For this exercise, copy each line of the records that contains the word "Unemployed".

.....

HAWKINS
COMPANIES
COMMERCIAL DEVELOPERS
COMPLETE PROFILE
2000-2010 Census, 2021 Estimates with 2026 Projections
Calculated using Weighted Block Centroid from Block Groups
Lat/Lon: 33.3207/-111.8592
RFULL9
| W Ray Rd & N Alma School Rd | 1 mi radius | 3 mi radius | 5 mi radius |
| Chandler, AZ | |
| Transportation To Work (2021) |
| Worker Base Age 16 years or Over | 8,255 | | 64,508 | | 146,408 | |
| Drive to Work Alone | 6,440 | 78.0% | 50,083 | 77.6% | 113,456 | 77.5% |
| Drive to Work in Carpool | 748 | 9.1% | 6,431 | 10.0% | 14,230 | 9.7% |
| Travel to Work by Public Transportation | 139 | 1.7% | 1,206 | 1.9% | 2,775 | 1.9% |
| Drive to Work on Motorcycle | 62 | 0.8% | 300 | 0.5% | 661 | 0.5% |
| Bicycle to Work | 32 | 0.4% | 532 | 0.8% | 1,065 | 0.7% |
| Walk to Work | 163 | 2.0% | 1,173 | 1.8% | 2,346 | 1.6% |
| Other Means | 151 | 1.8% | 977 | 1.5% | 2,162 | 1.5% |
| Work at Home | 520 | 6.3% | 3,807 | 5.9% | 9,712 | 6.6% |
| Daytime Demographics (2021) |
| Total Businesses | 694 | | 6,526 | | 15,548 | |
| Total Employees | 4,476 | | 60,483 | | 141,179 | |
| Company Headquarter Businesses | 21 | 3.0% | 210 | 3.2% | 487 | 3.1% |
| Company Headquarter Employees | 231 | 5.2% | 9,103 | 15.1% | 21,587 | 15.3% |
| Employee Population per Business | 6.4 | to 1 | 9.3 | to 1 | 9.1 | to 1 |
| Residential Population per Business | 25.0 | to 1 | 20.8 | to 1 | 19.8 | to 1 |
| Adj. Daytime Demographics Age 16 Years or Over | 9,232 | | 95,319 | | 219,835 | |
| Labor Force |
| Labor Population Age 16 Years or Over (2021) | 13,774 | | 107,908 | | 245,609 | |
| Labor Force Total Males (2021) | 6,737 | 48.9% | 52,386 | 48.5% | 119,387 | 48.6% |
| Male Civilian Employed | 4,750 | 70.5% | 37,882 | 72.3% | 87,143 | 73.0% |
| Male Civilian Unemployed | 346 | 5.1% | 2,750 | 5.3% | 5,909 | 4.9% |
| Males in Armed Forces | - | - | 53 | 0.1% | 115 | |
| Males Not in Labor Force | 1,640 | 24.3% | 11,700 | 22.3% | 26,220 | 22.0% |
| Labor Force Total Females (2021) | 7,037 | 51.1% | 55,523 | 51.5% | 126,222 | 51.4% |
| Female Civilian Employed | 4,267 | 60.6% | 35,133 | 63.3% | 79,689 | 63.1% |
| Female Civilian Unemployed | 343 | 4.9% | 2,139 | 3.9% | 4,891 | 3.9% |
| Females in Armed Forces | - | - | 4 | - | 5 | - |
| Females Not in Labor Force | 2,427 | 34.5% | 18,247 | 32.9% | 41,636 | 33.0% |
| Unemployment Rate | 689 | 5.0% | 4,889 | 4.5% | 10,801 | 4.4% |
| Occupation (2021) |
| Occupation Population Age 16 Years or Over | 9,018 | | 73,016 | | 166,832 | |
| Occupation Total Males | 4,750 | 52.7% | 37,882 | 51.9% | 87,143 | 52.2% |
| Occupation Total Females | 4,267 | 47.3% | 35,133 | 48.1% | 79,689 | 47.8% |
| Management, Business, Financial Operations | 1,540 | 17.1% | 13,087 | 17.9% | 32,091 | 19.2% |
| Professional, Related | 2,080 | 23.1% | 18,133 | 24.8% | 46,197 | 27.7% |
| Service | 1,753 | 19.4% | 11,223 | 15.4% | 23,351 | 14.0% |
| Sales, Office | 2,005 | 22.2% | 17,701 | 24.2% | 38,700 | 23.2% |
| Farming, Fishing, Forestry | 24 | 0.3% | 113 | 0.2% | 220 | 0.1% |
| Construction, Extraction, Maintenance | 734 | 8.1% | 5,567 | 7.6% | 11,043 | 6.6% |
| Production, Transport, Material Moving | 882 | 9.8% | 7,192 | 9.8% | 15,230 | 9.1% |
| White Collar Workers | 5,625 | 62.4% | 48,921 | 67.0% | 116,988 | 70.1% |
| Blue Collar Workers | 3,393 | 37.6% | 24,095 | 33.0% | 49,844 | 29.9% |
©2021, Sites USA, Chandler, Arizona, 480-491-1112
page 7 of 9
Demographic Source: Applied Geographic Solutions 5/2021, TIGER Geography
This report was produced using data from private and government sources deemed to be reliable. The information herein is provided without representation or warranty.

.....

**RESPONSE AREA**:
| Male Civilian Unemployed | 346 | 5.1% | 2,750 | 5.3% | 5,909 | 4.9% |
| Female Civilian Unemployed | 343 | 4.9% | 2,139 | 3.9% | 4,891 | 3.9% |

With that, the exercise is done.